# Objective
What follows is a listing; give it again exactly, in its entirety.
[Start of Records to use]
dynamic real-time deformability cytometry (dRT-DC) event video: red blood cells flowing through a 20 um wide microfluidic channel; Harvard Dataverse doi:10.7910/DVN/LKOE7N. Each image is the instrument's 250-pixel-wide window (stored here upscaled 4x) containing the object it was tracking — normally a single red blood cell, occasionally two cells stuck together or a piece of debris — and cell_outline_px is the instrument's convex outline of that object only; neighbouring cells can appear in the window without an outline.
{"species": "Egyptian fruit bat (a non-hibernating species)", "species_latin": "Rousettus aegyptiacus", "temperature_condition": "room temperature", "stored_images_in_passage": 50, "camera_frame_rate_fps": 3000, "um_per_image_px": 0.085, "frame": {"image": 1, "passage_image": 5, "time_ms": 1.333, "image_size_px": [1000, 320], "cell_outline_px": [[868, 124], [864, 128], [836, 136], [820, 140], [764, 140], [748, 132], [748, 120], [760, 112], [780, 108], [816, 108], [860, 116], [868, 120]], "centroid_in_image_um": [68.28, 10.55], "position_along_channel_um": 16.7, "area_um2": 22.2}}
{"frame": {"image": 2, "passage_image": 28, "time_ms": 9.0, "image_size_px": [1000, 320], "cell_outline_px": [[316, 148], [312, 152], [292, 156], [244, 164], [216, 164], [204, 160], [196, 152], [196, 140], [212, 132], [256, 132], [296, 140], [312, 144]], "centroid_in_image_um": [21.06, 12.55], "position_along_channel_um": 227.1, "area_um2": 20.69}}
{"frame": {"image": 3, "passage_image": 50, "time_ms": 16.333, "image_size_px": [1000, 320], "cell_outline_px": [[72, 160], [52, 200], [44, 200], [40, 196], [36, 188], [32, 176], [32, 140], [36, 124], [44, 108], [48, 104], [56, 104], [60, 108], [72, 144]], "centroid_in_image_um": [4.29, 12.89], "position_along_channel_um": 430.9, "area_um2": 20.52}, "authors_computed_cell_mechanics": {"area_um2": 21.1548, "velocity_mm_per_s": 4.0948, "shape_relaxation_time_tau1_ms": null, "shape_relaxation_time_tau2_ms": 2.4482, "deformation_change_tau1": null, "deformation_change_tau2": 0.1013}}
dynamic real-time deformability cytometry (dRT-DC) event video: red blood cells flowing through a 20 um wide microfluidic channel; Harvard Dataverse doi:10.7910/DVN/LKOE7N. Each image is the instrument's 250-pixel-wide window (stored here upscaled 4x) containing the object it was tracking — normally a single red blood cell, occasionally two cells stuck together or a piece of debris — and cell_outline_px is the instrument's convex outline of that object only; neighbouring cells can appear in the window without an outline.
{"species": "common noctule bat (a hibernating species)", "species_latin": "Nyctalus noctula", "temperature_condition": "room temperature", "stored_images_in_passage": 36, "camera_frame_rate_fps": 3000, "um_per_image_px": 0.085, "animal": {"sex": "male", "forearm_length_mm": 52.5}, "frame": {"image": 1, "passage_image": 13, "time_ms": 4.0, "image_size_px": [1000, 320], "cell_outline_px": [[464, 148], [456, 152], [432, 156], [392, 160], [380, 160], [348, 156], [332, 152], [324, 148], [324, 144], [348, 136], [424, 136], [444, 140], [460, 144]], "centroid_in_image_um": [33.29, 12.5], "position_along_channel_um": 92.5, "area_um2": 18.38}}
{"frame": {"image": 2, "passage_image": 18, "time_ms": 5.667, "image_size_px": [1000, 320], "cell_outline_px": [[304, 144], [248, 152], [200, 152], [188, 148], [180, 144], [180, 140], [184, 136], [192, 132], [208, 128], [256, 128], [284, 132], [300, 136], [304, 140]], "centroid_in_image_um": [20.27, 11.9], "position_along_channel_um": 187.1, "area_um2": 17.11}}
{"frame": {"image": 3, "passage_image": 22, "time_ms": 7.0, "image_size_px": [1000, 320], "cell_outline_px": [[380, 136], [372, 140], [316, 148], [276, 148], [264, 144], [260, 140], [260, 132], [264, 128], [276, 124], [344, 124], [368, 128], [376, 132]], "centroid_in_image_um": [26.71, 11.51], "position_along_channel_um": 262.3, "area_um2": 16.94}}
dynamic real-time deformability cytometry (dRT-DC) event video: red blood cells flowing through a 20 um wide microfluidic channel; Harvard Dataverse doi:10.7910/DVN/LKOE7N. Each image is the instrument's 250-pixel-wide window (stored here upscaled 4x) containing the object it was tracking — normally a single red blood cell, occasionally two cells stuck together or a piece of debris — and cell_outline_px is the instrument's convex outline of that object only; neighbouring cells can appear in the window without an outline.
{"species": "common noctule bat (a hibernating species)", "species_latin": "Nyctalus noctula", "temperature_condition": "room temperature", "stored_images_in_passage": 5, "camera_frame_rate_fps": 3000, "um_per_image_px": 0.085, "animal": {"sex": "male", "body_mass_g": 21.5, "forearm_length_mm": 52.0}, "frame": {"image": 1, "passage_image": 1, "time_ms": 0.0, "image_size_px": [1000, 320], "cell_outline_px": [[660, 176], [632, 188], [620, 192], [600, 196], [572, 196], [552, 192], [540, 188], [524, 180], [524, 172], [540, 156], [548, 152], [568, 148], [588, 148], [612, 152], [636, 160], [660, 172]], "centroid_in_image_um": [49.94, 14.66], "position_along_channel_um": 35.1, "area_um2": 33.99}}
[End of Records to use]
# Task result
dynamic real-time deformability cytometry (dRT-DC) event video: red blood cells flowing through a 20 um wide microfluidic channel; Harvard Dataverse doi:10.7910/DVN/LKOE7N. Each image is the instrument's 250-pixel-wide window (stored here upscaled 4x) containing the object it was tracking — normally a single red blood cell, occasionally two cells stuck together or a piece of debris — and cell_outline_px is the instrument's convex outline of that object only; neighbouring cells can appear in the window without an outline.
{"species": "Egyptian fruit bat (a non-hibernating species)", "species_latin": "Rousettus aegyptiacus", "temperature_condition": "room temperature", "stored_images_in_passage": 50, "camera_frame_rate_fps": 3000, "um_per_image_px": 0.085, "frame": {"image": 1, "passage_image": 5, "time_ms": 1.333, "image_size_px": [1000, 320], "cell_outline_px": [[868, 124], [864, 128], [836, 136], [820, 140], [764, 140], [748, 132], [748, 120], [760, 112], [780, 108], [816, 108], [860, 116], [868, 120]], "centroid_in_image_um": [68.28, 10.55], "position_along_channel_um": 16.7, "area_um2": 22.2}}
{"frame": {"image": 2, "passage_image": 28, "time_ms": 9.0, "image_size_px": [1000, 320], "cell_outline_px": [[316, 148], [312, 152], [292, 156], [244, 164], [216, 164], [204, 160], [196, 152], [196, 140], [212, 132], [256, 132], [296, 140], [312, 144]], "centroid_in_image_um": [21.06, 12.55], "position_along_channel_um": 227.1, "area_um2": 20.69}}
{"frame": {"image": 3, "passage_image": 50, "time_ms": 16.333, "image_size_px": [1000, 320], "cell_outline_px": [[72, 160], [52, 200], [44, 200], [40, 196], [36, 188], [32, 176], [32, 140], [36, 124], [44, 108], [48, 104], [56, 104], [60, 108], [72, 144]], "centroid_in_image_um": [4.29, 12.89], "position_along_channel_um": 430.9, "area_um2": 20.52}, "authors_computed_cell_mechanics": {"area_um2": 21.1548, "velocity_mm_per_s": 4.0948, "shape_relaxation_time_tau1_ms": null, "shape_relaxation_time_tau2_ms": 2.4482, "deformation_change_tau1": null, "deformation_change_tau2": 0.1013}}
dynamic real-time deformability cytometry (dRT-DC) event video: red blood cells flowing through a 20 um wide microfluidic channel; Harvard Dataverse doi:10.7910/DVN/LKOE7N. Each image is the instrument's 250-pixel-wide window (stored here upscaled 4x) containing the object it was tracking — normally a single red blood cell, occasionally two cells stuck together or a piece of debris — and cell_outline_px is the instrument's convex outline of that object only; neighbouring cells can appear in the window without an outline.
{"species": "common noctule bat (a hibernating species)", "species_latin": "Nyctalus noctula", "temperature_condition": "room temperature", "stored_images_in_passage": 36, "camera_frame_rate_fps": 3000, "um_per_image_px": 0.085, "animal": {"sex": "male", "forearm_length_mm": 52.5}, "frame": {"image": 1, "passage_image": 13, "time_ms": 4.0, "image_size_px": [1000, 320], "cell_outline_px": [[464, 148], [456, 152], [432, 156], [392, 160], [380, 160], [348, 156], [332, 152], [324, 148], [324, 144], [348, 136], [424, 136], [444, 140], [460, 144]], "centroid_in_image_um": [33.29, 12.5], "position_along_channel_um": 92.5, "area_um2": 18.38}}
{"frame": {"image": 2, "passage_image": 18, "time_ms": 5.667, "image_size_px": [1000, 320], "cell_outline_px": [[304, 144], [248, 152], [200, 152], [188, 148], [180, 144], [180, 140], [184, 136], [192, 132], [208, 128], [256, 128], [284, 132], [300, 136], [304, 140]], "centroid_in_image_um": [20.27, 11.9], "position_along_channel_um": 187.1, "area_um2": 17.11}}
{"frame": {"image": 3, "passage_image": 22, "time_ms": 7.0, "image_size_px": [1000, 320], "cell_outline_px": [[380, 136], [372, 140], [316, 148], [276, 148], [264, 144], [260, 140], [260, 132], [264, 128], [276, 124], [344, 124], [368, 128], [376, 132]], "centroid_in_image_um": [26.71, 11.51], "position_along_channel_um": 262.3, "area_um2": 16.94}}
dynamic real-time deformability cytometry (dRT-DC) event video: red blood cells flowing through a 20 um wide microfluidic channel; Harvard Dataverse doi:10.7910/DVN/LKOE7N. Each image is the instrument's 250-pixel-wide window (stored here upscaled 4x) containing the object it was tracking — normally a single red blood cell, occasionally two cells stuck together or a piece of debris — and cell_outline_px is the instrument's convex outline of that object only; neighbouring cells can appear in the window without an outline.
{"species": "common noctule bat (a hibernating species)", "species_latin": "Nyctalus noctula", "temperature_condition": "room temperature", "stored_images_in_passage": 5, "camera_frame_rate_fps": 3000, "um_per_image_px": 0.085, "animal": {"sex": "male", "body_mass_g": 21.5, "forearm_length_mm": 52.0}, "frame": {"image": 1, "passage_image": 1, "time_ms": 0.0, "image_size_px": [1000, 320], "cell_outline_px": [[660, 176], [632, 188], [620, 192], [600, 196], [572, 196], [552, 192], [540, 188], [524, 180], [524, 172], [540, 156], [548, 152], [568, 148], [588, 148], [612, 152], [636, 160], [660, 172]], "centroid_in_image_um": [49.94, 14.66], "position_along_channel_um": 35.1, "area_um2": 33.99}}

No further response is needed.